Work to complete: Gather every line in the records that contains the string "entities".
--- --- ---
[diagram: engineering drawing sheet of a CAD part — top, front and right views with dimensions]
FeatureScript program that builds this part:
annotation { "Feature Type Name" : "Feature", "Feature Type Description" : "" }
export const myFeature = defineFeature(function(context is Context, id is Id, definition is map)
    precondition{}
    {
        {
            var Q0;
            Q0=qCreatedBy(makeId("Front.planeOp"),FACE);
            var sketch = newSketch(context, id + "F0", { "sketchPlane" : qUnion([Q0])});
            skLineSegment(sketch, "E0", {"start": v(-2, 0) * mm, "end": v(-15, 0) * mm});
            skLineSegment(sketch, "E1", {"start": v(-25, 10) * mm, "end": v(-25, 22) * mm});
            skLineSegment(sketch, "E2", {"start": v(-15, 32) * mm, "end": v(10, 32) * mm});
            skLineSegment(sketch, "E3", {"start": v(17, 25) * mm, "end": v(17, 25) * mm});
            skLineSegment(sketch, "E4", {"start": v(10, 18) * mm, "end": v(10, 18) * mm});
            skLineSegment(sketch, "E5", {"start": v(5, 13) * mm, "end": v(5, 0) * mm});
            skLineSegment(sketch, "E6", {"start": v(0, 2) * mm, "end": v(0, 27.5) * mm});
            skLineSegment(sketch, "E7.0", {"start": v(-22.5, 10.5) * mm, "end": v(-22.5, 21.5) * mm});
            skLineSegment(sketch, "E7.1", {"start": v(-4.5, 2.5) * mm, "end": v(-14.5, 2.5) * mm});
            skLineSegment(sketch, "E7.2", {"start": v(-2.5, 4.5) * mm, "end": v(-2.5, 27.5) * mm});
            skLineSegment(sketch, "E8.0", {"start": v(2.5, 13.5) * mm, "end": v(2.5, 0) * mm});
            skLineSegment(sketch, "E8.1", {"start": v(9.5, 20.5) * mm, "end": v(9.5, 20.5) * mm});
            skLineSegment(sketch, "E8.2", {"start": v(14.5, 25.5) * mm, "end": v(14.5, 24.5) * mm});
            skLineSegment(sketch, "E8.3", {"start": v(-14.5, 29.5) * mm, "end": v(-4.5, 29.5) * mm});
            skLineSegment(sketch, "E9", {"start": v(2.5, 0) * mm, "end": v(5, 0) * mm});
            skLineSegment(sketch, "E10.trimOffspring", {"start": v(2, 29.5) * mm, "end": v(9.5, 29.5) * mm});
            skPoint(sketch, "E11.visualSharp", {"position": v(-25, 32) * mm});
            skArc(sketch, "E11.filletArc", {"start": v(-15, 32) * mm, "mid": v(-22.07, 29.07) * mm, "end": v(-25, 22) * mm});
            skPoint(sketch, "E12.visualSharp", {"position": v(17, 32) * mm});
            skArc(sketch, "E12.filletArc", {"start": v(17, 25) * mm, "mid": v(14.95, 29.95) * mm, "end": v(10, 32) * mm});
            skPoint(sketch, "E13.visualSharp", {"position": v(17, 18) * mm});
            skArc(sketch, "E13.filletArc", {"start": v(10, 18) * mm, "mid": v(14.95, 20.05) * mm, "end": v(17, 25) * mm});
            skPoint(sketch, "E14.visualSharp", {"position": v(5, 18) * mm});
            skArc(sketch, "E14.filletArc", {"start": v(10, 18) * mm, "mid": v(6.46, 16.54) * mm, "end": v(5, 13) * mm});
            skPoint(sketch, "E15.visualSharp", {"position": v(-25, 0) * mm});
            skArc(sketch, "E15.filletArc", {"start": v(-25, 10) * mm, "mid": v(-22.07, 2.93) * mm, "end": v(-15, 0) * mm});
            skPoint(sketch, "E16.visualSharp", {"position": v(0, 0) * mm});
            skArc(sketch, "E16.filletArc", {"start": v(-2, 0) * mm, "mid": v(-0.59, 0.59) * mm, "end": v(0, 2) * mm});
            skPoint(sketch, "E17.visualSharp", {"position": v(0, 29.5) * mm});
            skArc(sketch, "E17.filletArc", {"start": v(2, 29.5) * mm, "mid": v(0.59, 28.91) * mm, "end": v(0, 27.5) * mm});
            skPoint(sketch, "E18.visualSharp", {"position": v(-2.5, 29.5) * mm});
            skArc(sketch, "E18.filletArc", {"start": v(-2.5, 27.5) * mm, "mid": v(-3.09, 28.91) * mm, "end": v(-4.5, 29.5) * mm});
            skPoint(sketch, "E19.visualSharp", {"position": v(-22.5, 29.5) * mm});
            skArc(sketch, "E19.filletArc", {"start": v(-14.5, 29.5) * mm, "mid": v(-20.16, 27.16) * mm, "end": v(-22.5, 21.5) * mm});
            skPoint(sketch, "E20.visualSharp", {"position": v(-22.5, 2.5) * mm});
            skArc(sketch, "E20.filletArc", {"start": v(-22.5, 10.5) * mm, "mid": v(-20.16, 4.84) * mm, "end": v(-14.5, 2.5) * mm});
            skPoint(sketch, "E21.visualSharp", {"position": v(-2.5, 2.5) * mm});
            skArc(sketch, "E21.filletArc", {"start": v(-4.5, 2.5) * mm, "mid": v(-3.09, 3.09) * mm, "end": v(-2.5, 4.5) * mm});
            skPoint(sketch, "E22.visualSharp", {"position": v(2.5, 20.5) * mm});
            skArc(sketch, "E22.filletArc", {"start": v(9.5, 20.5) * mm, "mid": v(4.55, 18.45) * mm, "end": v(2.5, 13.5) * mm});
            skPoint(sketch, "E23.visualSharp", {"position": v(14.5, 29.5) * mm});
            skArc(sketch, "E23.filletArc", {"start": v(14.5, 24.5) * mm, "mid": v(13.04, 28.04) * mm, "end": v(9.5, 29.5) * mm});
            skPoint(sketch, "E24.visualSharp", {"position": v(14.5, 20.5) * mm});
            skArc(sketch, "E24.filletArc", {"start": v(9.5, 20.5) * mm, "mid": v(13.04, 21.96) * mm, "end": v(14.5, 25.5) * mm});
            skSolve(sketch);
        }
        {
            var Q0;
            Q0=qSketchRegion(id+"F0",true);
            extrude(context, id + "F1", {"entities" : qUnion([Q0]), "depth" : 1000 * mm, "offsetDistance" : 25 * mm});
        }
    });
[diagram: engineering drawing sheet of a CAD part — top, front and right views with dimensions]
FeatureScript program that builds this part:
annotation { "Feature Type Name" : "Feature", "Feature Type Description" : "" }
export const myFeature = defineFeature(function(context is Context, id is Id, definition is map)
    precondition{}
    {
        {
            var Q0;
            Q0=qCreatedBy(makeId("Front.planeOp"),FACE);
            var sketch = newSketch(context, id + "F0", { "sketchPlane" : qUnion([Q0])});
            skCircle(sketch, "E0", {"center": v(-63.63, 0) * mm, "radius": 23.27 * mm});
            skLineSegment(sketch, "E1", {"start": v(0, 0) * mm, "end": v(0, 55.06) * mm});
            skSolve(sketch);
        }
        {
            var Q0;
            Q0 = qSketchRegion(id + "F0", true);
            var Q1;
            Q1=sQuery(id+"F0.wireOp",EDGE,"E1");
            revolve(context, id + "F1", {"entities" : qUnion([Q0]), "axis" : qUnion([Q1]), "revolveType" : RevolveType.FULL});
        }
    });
--- --- ---
Written answer:
            extrude(context, id + "F1", {"entities" : qUnion([Q0]), "depth" : 1000 * mm, "offsetDistance" : 25 * mm});
            revolve(context, id + "F1", {"entities" : qUnion([Q0]), "axis" : qUnion([Q1]), "revolveType" : RevolveType.FULL});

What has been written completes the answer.